* _Problem_:
What lines in the data below mention the string "weapons"? Copy them out.

────────────────────

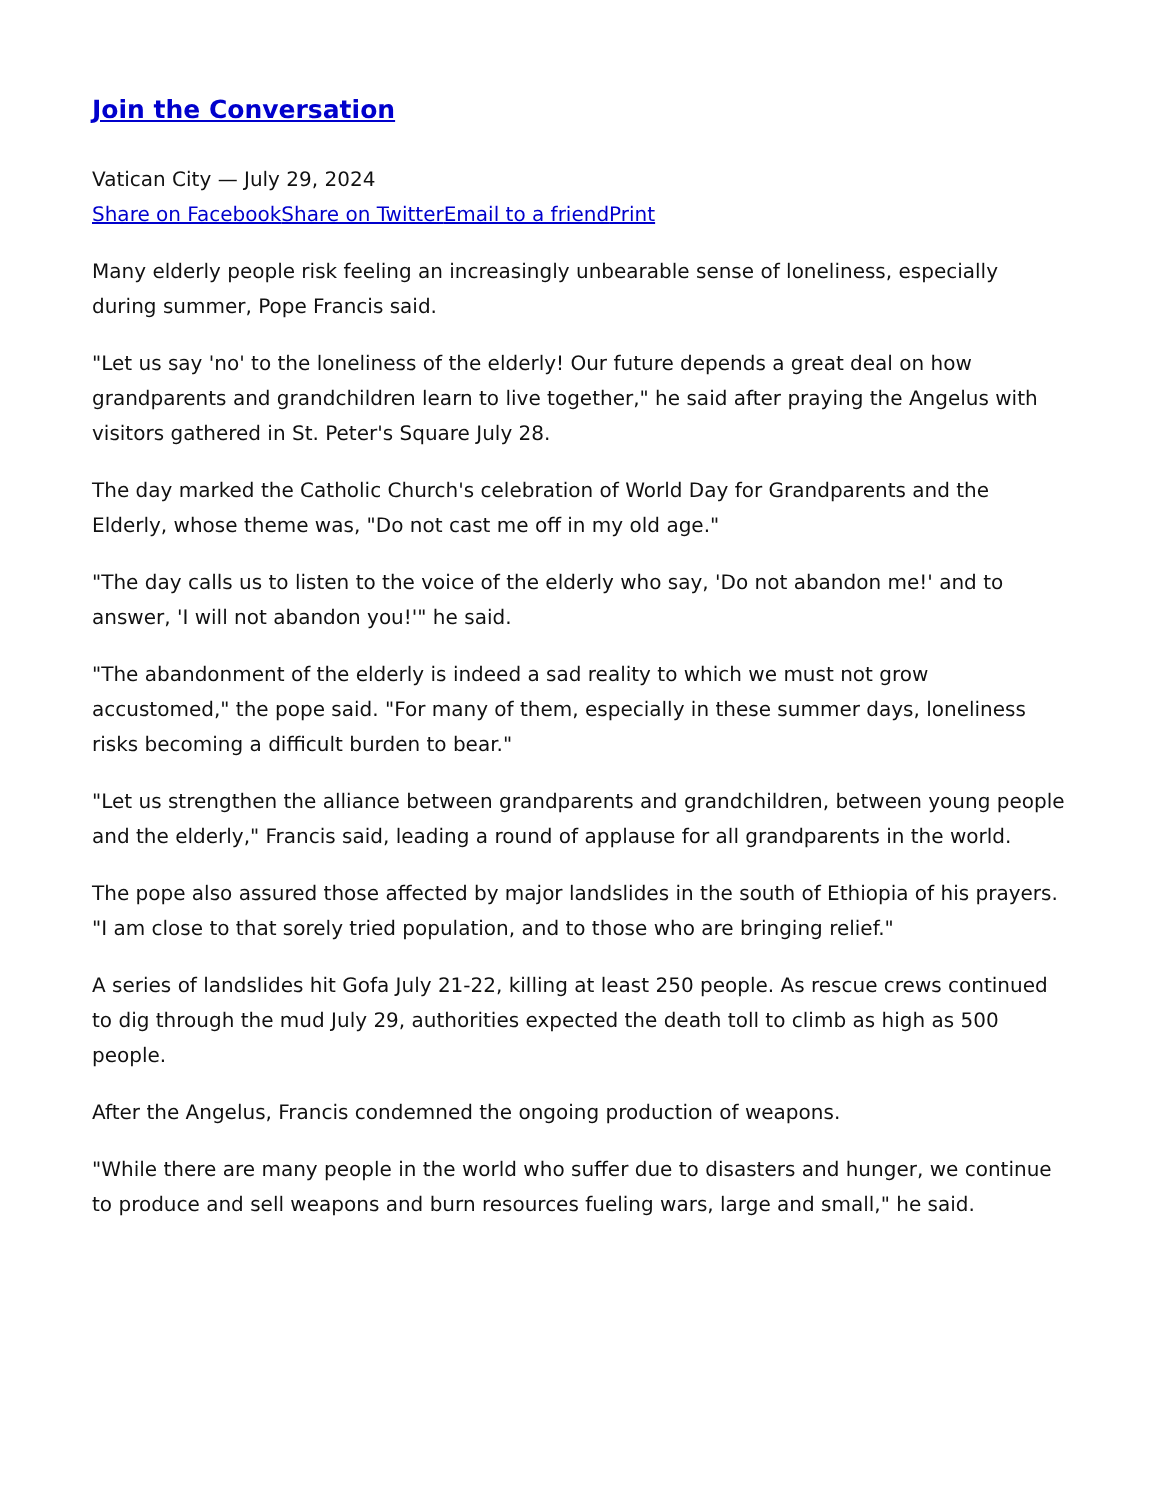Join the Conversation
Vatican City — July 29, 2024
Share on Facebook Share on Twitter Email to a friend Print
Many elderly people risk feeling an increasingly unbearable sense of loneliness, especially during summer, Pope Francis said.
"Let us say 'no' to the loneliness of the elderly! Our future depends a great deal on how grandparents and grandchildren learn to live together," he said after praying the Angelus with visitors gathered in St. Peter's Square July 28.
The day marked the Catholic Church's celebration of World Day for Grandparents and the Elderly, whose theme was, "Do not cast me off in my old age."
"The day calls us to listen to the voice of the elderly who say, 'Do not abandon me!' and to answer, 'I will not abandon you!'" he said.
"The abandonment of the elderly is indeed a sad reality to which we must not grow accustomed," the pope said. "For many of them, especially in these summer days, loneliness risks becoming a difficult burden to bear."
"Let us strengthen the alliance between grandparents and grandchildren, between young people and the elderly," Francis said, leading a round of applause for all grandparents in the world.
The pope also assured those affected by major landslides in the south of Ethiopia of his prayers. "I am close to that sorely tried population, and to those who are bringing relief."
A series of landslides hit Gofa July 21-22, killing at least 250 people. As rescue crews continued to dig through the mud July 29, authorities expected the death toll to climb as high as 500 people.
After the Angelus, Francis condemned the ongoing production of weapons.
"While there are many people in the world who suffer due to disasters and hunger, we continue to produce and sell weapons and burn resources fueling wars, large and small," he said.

────────────────────

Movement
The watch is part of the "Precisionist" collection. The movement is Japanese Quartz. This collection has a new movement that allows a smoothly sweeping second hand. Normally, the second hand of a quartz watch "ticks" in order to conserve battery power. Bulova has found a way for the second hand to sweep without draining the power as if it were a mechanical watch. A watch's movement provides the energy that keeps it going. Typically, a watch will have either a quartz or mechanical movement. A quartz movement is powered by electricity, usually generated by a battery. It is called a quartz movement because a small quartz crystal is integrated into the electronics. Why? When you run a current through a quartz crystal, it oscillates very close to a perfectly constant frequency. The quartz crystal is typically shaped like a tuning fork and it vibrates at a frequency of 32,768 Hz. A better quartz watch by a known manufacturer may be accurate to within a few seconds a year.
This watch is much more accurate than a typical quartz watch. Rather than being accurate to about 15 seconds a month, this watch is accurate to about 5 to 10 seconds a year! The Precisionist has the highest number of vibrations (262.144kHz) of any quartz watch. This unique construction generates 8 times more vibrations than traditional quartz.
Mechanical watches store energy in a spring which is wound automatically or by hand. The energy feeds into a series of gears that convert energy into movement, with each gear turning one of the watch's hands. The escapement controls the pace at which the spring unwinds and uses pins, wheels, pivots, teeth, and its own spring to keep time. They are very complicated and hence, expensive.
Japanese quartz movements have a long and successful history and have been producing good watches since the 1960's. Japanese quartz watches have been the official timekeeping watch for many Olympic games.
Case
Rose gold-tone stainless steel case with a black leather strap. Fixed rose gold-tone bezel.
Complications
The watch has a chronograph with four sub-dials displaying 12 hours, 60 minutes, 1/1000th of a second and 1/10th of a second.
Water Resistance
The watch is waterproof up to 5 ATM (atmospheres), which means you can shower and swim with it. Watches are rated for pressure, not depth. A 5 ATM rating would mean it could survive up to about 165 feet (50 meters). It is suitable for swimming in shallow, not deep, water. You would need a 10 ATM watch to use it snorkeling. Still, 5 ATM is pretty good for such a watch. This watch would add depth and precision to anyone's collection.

────────────────────

* _Written answer_:
After the Angelus, Francis condemned the ongoing production of weapons.
"While there are many people in the world who suffer due to disasters and hunger, we continue to produce and sell weapons and burn resources fueling wars, large and small," he said.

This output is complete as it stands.